■ WHAT NEEDS TO BE DONE ■
Look over the listing below and report how many of its lines contain the string "Figure", with no other words.

■ RECORDS SUPPLIED ■
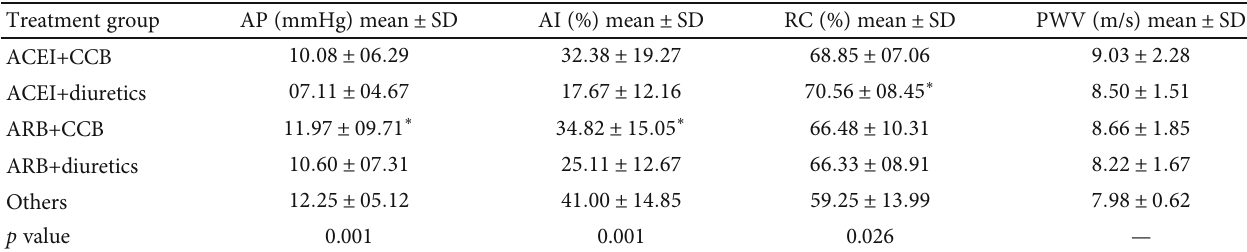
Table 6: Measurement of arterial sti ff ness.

==

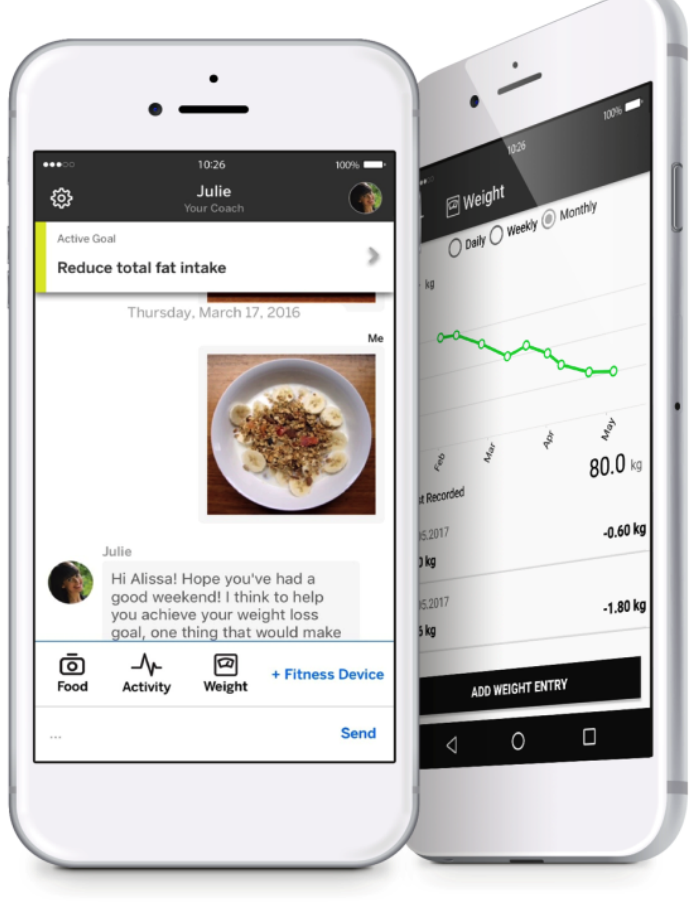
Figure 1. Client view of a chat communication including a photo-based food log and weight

...

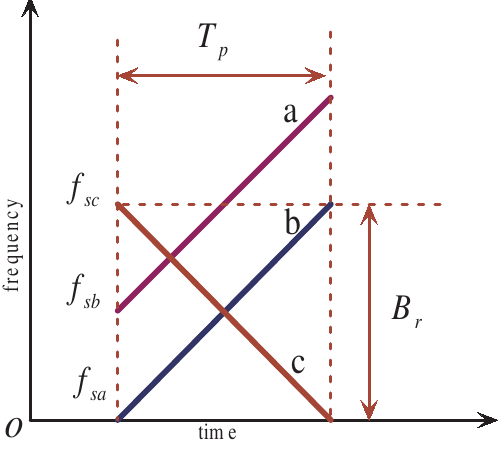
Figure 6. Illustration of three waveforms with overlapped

■ ANSWER AREA ■
2